CONSIGNA 1> Transcribe una parte del fragmento sobre cine y manipulación genética. Empieza en las palabras "En 1993, el" y termina después de "humana habrá concluido.".
CONSIGNA 2> Según el fragmento sobre cine y manipulación genética, ¿con qué fin han sido creados genéticamente los niños de Hailshan?
CONSIGNA 3> Prosigue el fragmento sobre cine y manipulación genética a partir de su última oración.

El rechazo a lo que es distinto
y la existencia concebida como una interminable cadena de producción son temas
que cobran un nuevo empuje con los avances en investigación genética, algo que
no podía ignorar el cine
Gattaca (Andrew Niccol, 1997) nos
introduce en una sociedad en la que los individuos son muy parecidos, no por la
educación o los condicionantes culturales, como en Farenheit 451, sino porque han sido manipulados genéticamente. Se
abre así una nueva puerta para la estandarización humana con los inevitables
conflictos éticos.
Y a conflictos éticos nos
enfrenta precisamente Moon (Duncan
Jones, 2009): cuando podemos tener todos los clones que queramos de una
persona, ¿a quién le hacen falta los robots?
El ultimo alto en este siniestro
camino es Nunca me abandones (Mark
Romanek, 2010), adaptación de la novela de Kazuo Ishiguro del mismo título.
En
Hailshan, se forma a los niños con un propósito muy especial: han sido creados
genéticamente para ceder sus órganos a otras personas, de manera que, con su
sacrificio, la enfermedad casi ha desaparecido de la Tierra y se ha prolongado
la esperanza de vida por encima de los cien años.
¿Estaríamos dispuestos a crear a
seres humanos artificialmente para acabar con las enfermedades del mundo, a
costa de la vida de ellos?
Ahora bien, ¿qué puede pasar si
el mecanismo que hemos creado nos supera en cualquier ámbito hasta llegar al
punto de que no somos más que un torpe estorbo?
En 1993, el estadounidense
Vernon Vinge afirmaba que estábamos en vísperas de un cambio comparable al
surgimiento de la vida humana. Argumentaba que el acelerado desarrollo
tecnológico hará que los cambios se produzcan mucho más rápido que en el pasado
y que en unos treinta años se habrá creado una superinteligencia artificial
sobre la que perderemos el control, de manera que el poder ya no estará en manos
únicamente del ser humano; la era humana habrá concluido.
Pero el agorero de Vinge no
decía nada nuevo. Los que hemos leído a Phillip K. Dick ya estábamos alertados
y el cine también nos ha llamado la atención sobre ello.
Buena muestra de ello es Terminator (James Cameron, 1984), clara deudora de la
ficción de K. Dick y que pone imágenes a la teoría de Vinge. En su relato La segunda variedad, Dick lanza al aire
esta oscura pregunta, respecto a los soldados mecánicos que se han alzado
contra los seres humanos:
Me pregunto si no estaremos presenciando el principio de una nueva especie.
La nueva especie. Evolución. La raza que sustituirá al hombre.[4]
Más suerte corrió la especie
humana en Tron (Steven Lisberger, 1982):
la incursión de su protagonista en el mundo virtual del malvado Control central de programas frustró sus
planes de dominación mundial.

(Registros de datos)
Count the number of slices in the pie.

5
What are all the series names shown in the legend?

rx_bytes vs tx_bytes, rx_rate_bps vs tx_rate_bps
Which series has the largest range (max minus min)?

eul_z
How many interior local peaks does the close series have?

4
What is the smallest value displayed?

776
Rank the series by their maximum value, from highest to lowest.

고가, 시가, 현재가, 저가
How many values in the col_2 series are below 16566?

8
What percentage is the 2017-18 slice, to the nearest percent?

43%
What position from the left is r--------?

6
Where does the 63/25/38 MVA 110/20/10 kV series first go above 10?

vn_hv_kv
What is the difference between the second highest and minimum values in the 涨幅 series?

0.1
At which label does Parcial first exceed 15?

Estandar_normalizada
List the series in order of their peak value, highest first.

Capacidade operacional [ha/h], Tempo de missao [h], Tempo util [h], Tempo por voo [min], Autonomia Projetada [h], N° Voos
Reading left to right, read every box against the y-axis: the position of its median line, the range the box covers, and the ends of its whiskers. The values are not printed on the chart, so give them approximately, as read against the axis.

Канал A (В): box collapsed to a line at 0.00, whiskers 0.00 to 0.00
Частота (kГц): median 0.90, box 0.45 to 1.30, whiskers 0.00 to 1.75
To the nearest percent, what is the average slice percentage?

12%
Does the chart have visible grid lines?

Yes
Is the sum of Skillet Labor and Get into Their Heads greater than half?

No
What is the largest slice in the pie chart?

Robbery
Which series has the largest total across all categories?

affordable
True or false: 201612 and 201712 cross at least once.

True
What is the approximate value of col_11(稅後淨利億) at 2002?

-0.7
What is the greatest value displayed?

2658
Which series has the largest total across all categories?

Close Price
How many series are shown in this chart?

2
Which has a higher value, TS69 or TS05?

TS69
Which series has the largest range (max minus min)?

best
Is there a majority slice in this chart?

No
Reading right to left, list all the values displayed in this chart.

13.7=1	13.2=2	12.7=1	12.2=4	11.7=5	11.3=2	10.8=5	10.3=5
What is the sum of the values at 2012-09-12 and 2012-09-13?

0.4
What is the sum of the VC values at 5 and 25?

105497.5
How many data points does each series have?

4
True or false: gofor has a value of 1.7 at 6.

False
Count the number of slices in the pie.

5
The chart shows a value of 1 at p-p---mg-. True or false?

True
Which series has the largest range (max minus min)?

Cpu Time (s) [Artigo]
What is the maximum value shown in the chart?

RESPUESTA 1>
En 1993, el estadounidense
Vernon Vinge afirmaba que estábamos en vísperas de un cambio comparable al
surgimiento de la vida humana. Argumentaba que el acelerado desarrollo
tecnológico hará que los cambios se produzcan mucho más rápido que en el pasado
y que en unos treinta años se habrá creado una superinteligencia artificial
sobre la que perderemos el control, de manera que el poder ya no estará en manos
únicamente del ser humano; la era humana habrá concluido.

RESPUESTA 2> Para ceder sus órganos a otras personas.

RESPUESTA 3>
Y si de mundos virtuales se
trata, la película por excelencia es Matrix (Hermanos Wachowski, 1999), donde
el hombre vive su vida, ignorante de que es un esclavo de las máquinas,
enredado en la realidad virtual que éstas han diseñado a su medida.
El repaso dado nos da una buena
idea de que la ciencia ficción no es el género menor que prejuiciosamente se ha
venido considerando y que contiene, más allá del puro divertimento,
interesantes consideraciones sobre la condición humana y su destino, que por
desgracia no suele presentarse como muy halagüeño.
En cualquier caso, no todo está
perdido si las nuevas generaciones están dispuestas a reflexionar sobre todo lo
que nos anticipan estos autores visionarios y a valorarlo con sentido crítico,
como han hecho los alumnos que colaboraron en la preparación de la exposición:
Manuel Alcaraz Salvago, Ether López, Juan José Manzanares, Estefanía Martínez,
Beatriz Mercader, Juan José Robles, Esteban Romero, Laura Serrano, Encarni
Sanes y Joel Sarango.
Con el agradecimiento a su
trabajo, termino.
Ignacio García Fornet
Ignacio García Fornet
[1] 1: Un robot no puede hacer daño a un
ser humano o, por inacción, permitir que un ser humano sufra daño.2: Un robot
debe obedecer las órdenes dadas
por los seres humanos, excepto si estas órdenes entrasen en conflicto con la Primera Ley. 3: Un
robot debe proteger su propia existencia en la medida en que esta protección no
entre en conflicto con la
Primera o la
Segunda Ley.
[2] Globalia, Jean-Cristophe
Rufin, Barcelona, Anagrama, 2005.
[3] <<El maestro de ajedrez de Moxon>>, en ¿Pueden
suceder tales cosas?, Ambrose Bierce, Madrid, Valdemar, 2005.
[4] Cuentos completos, Philip
K. Dick, Barcelona, Minotauro, 2007.